Alors qu’un rapport de l’Igas est attendu sur ce thème de  la réforme de la pharmacovigilance et du fonctionnement de l’Afssaps, le ministre de la Santé Xavier Bertrand s’est engagé mi-janvier à « rebâtir un nouveau système du médicament ». L’Afssaps devra selon lui être désormais financée par une subvention de l’Etat et non plus par les contributions de l’industrie. Et sa nouvelle direction devrait être assurée par un binôme complémentaire, composé d’un profil administratif et d’un professionnel du monde de la santé, qui auront été auditionnés par les assemblées parlementaires avant nomination définitive. Selon le Journal du Dimanche, le Pr Hubert Allemand, médecin conseil national de la caisse nationale d’assurance maladie, serait pressenti pour occuper ce poste. Pour le profil administratif, deux noms circulent selon le Figaro : Didier Tabuteau, directeur de la chaire santé à Sciences Po et premier directeur général de l’Agence du médicament (1993-1997), qui a pourtant signifié n’être pas l’homme qu’il fallait à ce poste et Michel Ballereau, ancien directeur adjoint de cabinet de Philippe Douste-Blazy (2004-2005).

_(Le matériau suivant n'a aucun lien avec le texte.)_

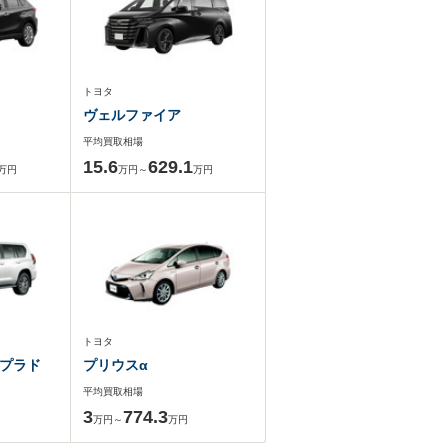
トヨタ
ヴェルファイア
平均買取相場
15.6
629.1
万円
万円～
万円
トヨタ
プラド
プリウスα
平均買取相場
3
774.3
万円～
万円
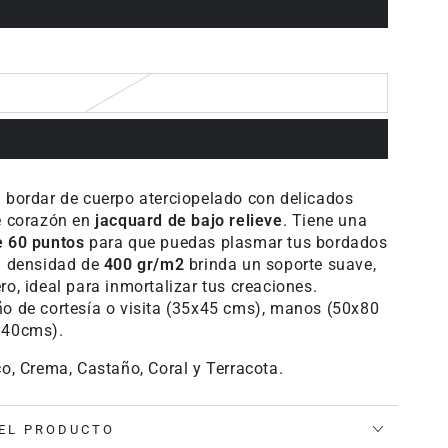
 bordar de cuerpo aterciopelado con delicados
e corazón en
jacquard de bajo relieve
. Tiene una
e 60 puntos
para que puedas plasmar tus bordados
u densidad de
400 gr/m2
brinda un soporte suave,
o, ideal para inmortalizar tus creaciones.
o de cortesía o visita (35x45 cms), manos (50x80
140cms).
o, Crema, Castaño, Coral y Terracota.
EL PRODUCTO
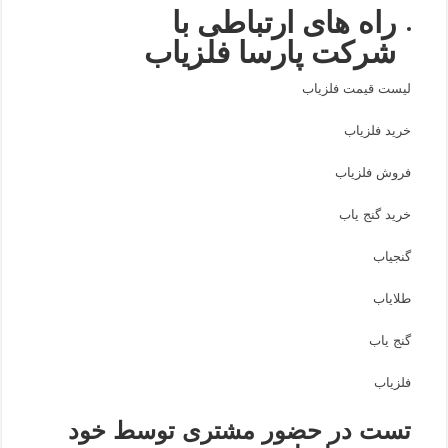
راه های ارتباطی با
شرکت پارسا فلزیاب
لیست قیمت فلزیاب
خرید فلزیاب
فروش فلزیاب
خرید گنج یاب
گنجیاب
طلایاب
گنج یاب
فلزیاب
تست در حضور مشتری توسط خود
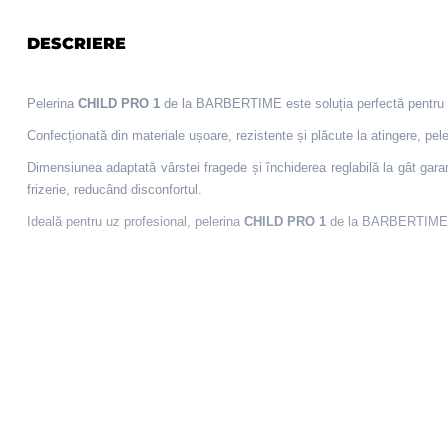
DESCRIERE
Pelerina
CHILD PRO 1
de la BARBERTIME este soluția perfectă pentru friz
Confecționată din materiale ușoare, rezistente și plăcute la atingere, pel
Dimensiunea adaptată vârstei fragede și închiderea reglabilă la gât garant
frizerie, reducând disconfortul.
Ideală pentru uz profesional, pelerina
CHILD PRO 1
de la BARBERTIME co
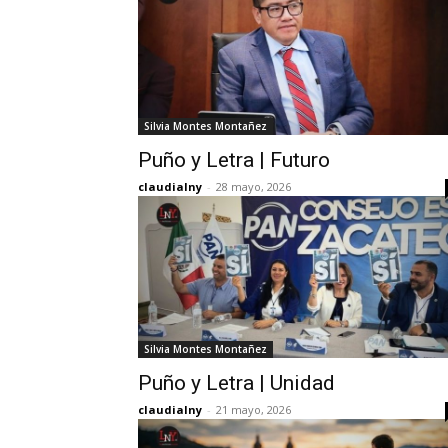
Silvia Montes Montañez
Puño y Letra | Futuro
claudialny
-
28 mayo, 2026
Silvia Montes Montañez
Puño y Letra | Unidad
claudialny
-
21 mayo, 2026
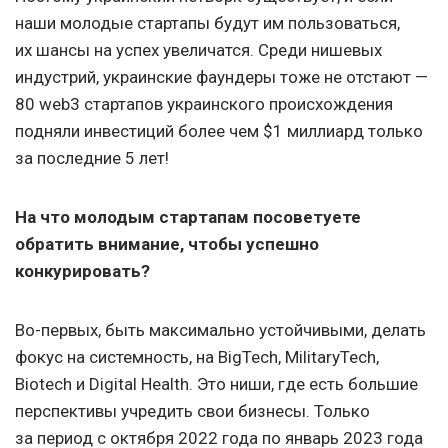
наши молодые стартапы будут им пользоваться,
их шансы на успех увеличатся. Среди нишевых
индустрий, украинские фаундеры тоже не отстают —
80 web3 стартапов украинского происхождения
подняли инвестиций более чем $1 миллиард только
за последние 5 лет!
На что молодым стартапам посоветуете
обратить внимание, чтобы успешно
конкурировать?
Во-первых, быть максимально устойчивыми, делать
фокус на системность, на BigTech, MilitaryTech,
Biotech и Digital Health. Это ниши, где есть большие
перспективы учредить свои бизнесы. Только
за период с октября 2022 года по январь 2023 года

PAS D’AMM EN BELGIQUE DES 1977

Par ailleurs, révèle aujourd’hui le Figaro, au lendemain de la publication par l’Afssaps de la liste des 77 médicaments placés sous vigilance accrue (lire article associé), la Belgique a refusé de commercialiser le Mediator dès 1977, en arguant de « l’effet anorexigène de la molécule ». Dans un document daté du 24 novembre 1978, et alors que le médicament est sur le marché français depuis un an, le patron de l’Inspection générale de la pharmacie motive son refus d’autorisation de mise sur le marché, en soulignant les « lacunes importantes » qui existent encore dans le dossier toxico-pharmacologique et « l’absence d’étude de toxicité à long terme ». « L’action hypoglycérimédiante, hypocholestérolémiante invoquée n’est pas suffisamment étayée, l’effet anorexigène de la molécule pouvant à lui seul expliquer certainement beaucoup de résultats soi-disant favorables obtenus », écrit-il.

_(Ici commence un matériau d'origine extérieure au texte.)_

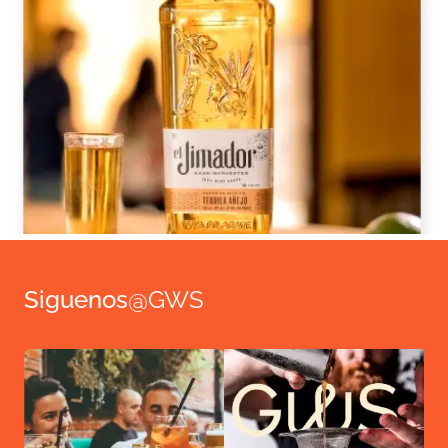
Siguenos
@GWS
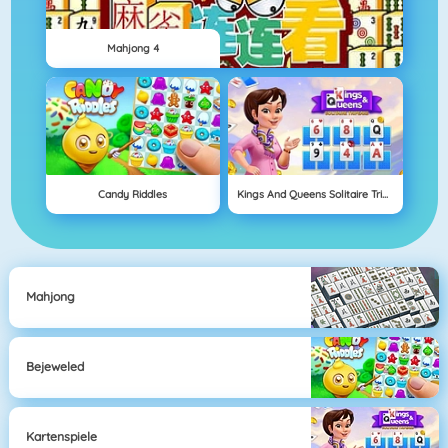
Mahjong 4
Candy Riddles
Kings And Queens Solitaire Tripeaks
Mahjong
Bejeweled
Kartenspiele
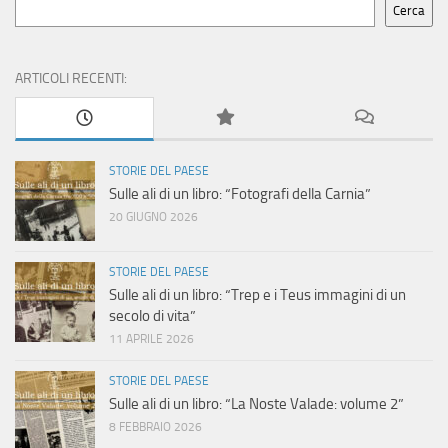
Cerca
ARTICOLI RECENTI:
STORIE DEL PAESE
Sulle ali di un libro: “Fotografi della Carnia”
20 GIUGNO 2026
STORIE DEL PAESE
Sulle ali di un libro: “Trep e i Teus immagini di un
secolo di vita”
11 APRILE 2026
STORIE DEL PAESE
Sulle ali di un libro: “La Noste Valade: volume 2”
8 FEBBRAIO 2026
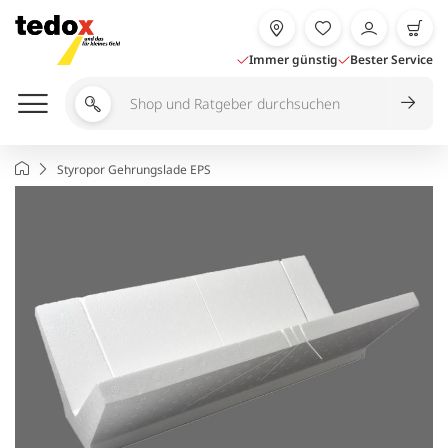
Zum
Inhalt
springen
Immer günstig
Bester Service
Shop
und
Ratgeber
Startseite
Styropor Gehrungslade EPS
durchsuchen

« L’affaire du Médiator a secoué le monde médical. Les médecins libéraux  demeurent très préoccupés  par les conséquences  éventuelles sur leurs prescriptions médicamenteuses », réagit aujourd’hui la Fédération des médecins spécialistes de France, qui réaffirme que « les médecins  ne peuvent être tenus pour responsables  d’éventuelles complications fonctionnelles ou vitales secondaires à  la prescription des médicaments dans le cadre de leur AMM ».  Quant à la Confédération des syndicats médicaux français (Csmf), elle indique que « le Gouvernement a oublié de prévenir en amont les médecins qui ont découvert la fameuse liste (des médicaments sous surveillance) au journal de 20 heures, alors qu’ils sont en première ligne ». Le syndicat présidé par Michel Chassang  « attire l’attention sur les difficultés auxquelles les médecins sont actuellement confrontés face à des patients plongés dans l’angoisse vis-à-vis de leur traitement en l’absence de toute information officielle et sans aucun support » et regrette « la précipitation médiatique des autorités ». Il rappelle notamment que le ministère de la Santé dispose depuis la pandémie grippale H1N1, des adresses mail de tous les médecins pour les informer en temps réel en cas de problème sanitaire.